Au rythme d’un “coureur de rails” impénitent

Joël SCHUERMANS, Vers Sarajevo. Une errance ferroviaire, Partis pour, coll. « Errances », 2021, 190 p., 11 €, ISBN : 9782960200461

schuermans vers sarajevoAu long de Vers Sarajevo, Joël Schuermans nous entraîne dans une étonnante « errance ferroviaire », ainsi qu’il a sous-titré son livre.

Nous nous aventurons avec lui dans une exploration des Balkans, dont Sarajevo incarne « un point de mire, un col à atteindre, un cap à suivre, une destination à rêver ».

Ce « coureur de rails » invétéré, qui double son intense curiosité d’un souci exigeant de fidélité à ce qu’il voit, rencontre, observe, nous fait vivre les étapes, paysages, villes d’un voyage au long cours, haché d’interminables attentes d’un train, les retards d’horaires ne se comptant pas.

Le train n’est pas le mode de déplacement favori des Croates, qui lui préfèrent le bus pour son offre plus souple et diversifiée. « Là comme ailleurs, soupire l’auteur, on pense pratique. »

Au fil des pages s’enroulent les images, les impressions, les émotions.

Voici l’Adriatique, « où Split s’étale avec panache dans une douceur méditerranéenne ».

Dubrovnik, l’ancienne Ragusa fondée au 7e siècle, qui connut mille vicissitudes mais est toujours debout, « inébranlable », et dont il espère qu’après avoir résisté aux affres de l’Histoire, elle résistera aussi aux invasions touristiques…

Le Monténégro, « montagne noire » par référence aux sombres forêts qui couvraient ses montagnes omniprésentes, imposantes.

Paysages superbes, sauvages, qui ne laissent que des espaces modestes aux habitants, et que le visiteur se doit de mériter…

Et notre voyageur de conclure avec un sourire : « Le Monténégro est un pays où le temps s’étire comme une visite de famille dominicale. »

Bijelo Polje, dernière ville avant la frontière serbe, où la réceptionniste de l’unique hôtel ne l’accepte qu’avec défiance.

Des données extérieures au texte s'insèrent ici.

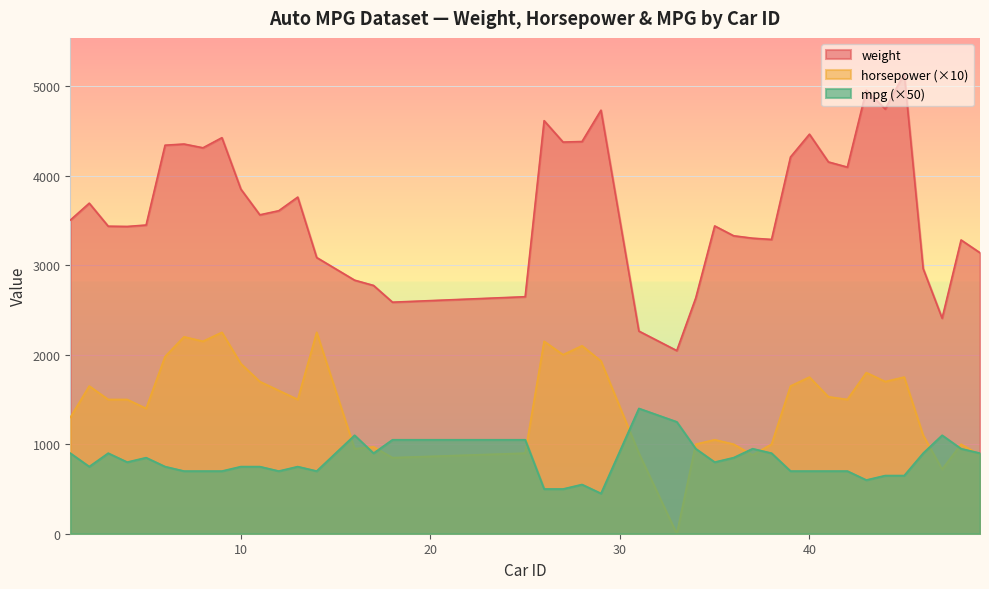

What is the sum of all mpg values?

32450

Lieu inhospitalier, sur lequel pèsent l’ennui et la mélancolie d’un lent quotidien.

Hommage à Belgrade, « fascinante, mélange d’influences ottomanes, autrichiennes et slaves ». Belgrade, qui « vit, vibre, vieillit, grandit et se réinvente ».

Halte à Vinkovci, où les traces de la guerre sont encore visibles malgré une reconstruction impressionnante.

Escale, sur la rive du Danube, à Vukovar, surnommée le « Stalingrad croate », autrefois baroque mais détruite par les Serbes en 1991.

Enfin se profile à l’horizon le but de ce vagabondage ferroviaire : « Sarajevo la belle, ville multiple entre Orient et Occident, à la fois lumineuse et sombre, joyeuse et triste, pieuse et légère, traumatisée et pleine d’espoir ». On y perçoit d’emblée « cette sensation d’être dans un endroit hanté par la souffrance ».

Et l’errant de méditer : « L’Europe moderne et sa population ont tendance à oublier que la Paix est un privilège, une exception historique ».

C’est la fin du voyage, accompli avec ardeur, dont on comprend qu’il nous fait à son tour, nous transforme, et peut défaire des illusions, des préjugés, en nous confrontant au réel.

Son ton se fait parfois caustique : « Voir un endroit pour ce qu’il est est devenu bien moins important que de montrer aux autres qu’on l’a vu. On ne vit donc plus pour ce que nous faisons, mais pour ce que les autres n’ont pas fait. Sorte de course stérile vers l’abîme. »

Mais peut prendre la douceur d’une confidence : « écouter la mélodie du rail qui défile sous moi semblable au bruit d’un battement de cœur ».